Not an Instant Solution

There is a down side; such a system cannot be implemented straight out of the box, or instantly with new users. There is a time delay in being able to utilize this capability as each CIM has to be trained for each user, and further for each device utilized by that user. Such training can take 1-2 weeks or more depending on the amount of interaction. Further, any user obtaining a new or upgraded device requires retraining of the system. Still, once trained, such a system is highly effective at preventing “bad actors” with stolen credentials from accessing systems they shouldn’t. It can even be used to limit exposure by internal employees to systems and interactions that they shouldn’t be allowed to do and thus prevent insider malicious behaviors that are otherwise very hard to detect and prevent. Nevertheless, in most organizations, especially with a high turnover of employees, a backup identity management system relying on older technology like user name and password will still be required. Indeed, having this in place as a backup, second level of protection, is a good practice even with a CIM deployment.

One such AI-based continuous authorization product is BlackBerry Persona. Persona is currently available for mobile devices for BlackBerry UEM customers, while Persona for desktops doesn’t require the use of BlackBerry UEM. But we expect many other entrants into this space in the coming 1-2 years, including many cloud-based solutions from major security and infrastructure companies like Cisco, Okta, Microsoft, Google, AWS, etc.

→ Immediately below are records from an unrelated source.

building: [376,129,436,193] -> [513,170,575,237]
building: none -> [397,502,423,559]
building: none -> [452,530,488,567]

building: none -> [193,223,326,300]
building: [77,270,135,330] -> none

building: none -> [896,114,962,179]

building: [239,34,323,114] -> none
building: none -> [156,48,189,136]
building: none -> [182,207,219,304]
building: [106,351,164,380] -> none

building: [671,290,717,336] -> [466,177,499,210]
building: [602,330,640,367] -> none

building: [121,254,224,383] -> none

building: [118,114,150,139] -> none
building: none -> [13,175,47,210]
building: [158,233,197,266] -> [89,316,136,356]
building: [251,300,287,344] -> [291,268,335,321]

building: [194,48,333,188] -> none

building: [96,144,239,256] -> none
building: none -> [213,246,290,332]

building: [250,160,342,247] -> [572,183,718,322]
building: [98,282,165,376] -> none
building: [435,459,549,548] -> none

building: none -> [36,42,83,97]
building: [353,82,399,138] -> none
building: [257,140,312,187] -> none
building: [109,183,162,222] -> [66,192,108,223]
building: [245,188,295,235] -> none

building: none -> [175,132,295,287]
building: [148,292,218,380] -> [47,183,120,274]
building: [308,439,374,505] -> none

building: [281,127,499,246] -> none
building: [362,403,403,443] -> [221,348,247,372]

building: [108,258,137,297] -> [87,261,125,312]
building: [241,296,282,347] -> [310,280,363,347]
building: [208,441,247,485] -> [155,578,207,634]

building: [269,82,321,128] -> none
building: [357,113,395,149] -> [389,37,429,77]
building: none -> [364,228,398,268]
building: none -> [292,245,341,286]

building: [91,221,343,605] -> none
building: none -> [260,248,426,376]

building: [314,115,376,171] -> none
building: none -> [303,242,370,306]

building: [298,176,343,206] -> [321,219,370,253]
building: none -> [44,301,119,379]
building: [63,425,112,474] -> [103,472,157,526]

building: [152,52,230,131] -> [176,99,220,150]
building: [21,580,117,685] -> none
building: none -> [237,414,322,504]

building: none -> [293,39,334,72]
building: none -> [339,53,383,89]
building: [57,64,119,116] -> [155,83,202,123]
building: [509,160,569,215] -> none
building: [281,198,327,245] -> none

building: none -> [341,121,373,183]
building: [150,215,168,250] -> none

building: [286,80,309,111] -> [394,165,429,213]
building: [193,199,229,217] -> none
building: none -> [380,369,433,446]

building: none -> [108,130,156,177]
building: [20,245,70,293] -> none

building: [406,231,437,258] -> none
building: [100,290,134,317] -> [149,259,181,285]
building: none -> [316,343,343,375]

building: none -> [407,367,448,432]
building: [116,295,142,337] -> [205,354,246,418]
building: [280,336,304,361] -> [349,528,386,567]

Further, we expect that new AI-based solutions will become available from smaller targeted players that will concentrate on specific high-value niches, like financial services, healthcare, utilities, etc.

Bottom Line:

Organizations must move away from the standard login credentials of username and password and embrace a more resilient and secure approach by implementing an AI based continuous identity management system. Such a system, if properly implemented, could eliminate nearly all identity theft attacks as well as aid in security operations analysis of potential threats. While still early in the cycle for such systems, companies should be exploring this option now with their current vendors, and if those vendors do not offer such capability, or have it on their near term roadmap, should be looking at vendors who do. Failure to do so exposes organizations to needless risk that could be mitigated by deploying CIM.